§ **WORK TASK**
Indicate only the number of lines in the listing below in which the word "Supported" appears.
+++++
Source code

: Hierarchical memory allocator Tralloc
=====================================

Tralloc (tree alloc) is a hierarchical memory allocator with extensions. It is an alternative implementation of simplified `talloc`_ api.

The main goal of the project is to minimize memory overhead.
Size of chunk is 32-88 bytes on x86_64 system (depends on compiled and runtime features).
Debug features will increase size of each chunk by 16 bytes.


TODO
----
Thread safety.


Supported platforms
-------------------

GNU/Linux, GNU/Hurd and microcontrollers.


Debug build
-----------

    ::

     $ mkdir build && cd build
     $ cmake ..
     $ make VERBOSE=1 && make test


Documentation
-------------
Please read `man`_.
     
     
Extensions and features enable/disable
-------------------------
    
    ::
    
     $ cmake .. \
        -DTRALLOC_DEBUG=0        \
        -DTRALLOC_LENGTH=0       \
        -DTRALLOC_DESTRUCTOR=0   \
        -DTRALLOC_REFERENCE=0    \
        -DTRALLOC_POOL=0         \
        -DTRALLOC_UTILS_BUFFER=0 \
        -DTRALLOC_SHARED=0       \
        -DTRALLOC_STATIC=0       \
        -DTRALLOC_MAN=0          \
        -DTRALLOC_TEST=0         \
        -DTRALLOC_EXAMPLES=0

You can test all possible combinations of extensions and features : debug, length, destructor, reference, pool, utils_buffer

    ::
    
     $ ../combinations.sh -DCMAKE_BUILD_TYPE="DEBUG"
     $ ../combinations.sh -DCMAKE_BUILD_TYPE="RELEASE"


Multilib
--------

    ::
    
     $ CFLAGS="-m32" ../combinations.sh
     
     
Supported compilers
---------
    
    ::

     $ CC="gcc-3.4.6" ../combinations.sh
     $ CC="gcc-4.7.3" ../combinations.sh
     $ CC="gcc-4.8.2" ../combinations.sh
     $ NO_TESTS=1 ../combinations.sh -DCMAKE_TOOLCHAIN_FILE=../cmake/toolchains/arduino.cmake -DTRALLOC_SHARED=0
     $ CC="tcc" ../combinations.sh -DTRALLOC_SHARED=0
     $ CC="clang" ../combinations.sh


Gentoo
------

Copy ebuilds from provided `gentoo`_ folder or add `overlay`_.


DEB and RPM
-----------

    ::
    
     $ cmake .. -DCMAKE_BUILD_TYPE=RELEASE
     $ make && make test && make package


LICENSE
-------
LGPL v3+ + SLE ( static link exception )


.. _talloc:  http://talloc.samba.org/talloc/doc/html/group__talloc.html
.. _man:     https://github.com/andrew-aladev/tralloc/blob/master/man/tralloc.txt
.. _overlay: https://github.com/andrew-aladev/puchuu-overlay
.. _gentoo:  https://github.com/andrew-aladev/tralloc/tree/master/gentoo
+++++
§ **OUTPUT FOR THIS EXERCISE**
2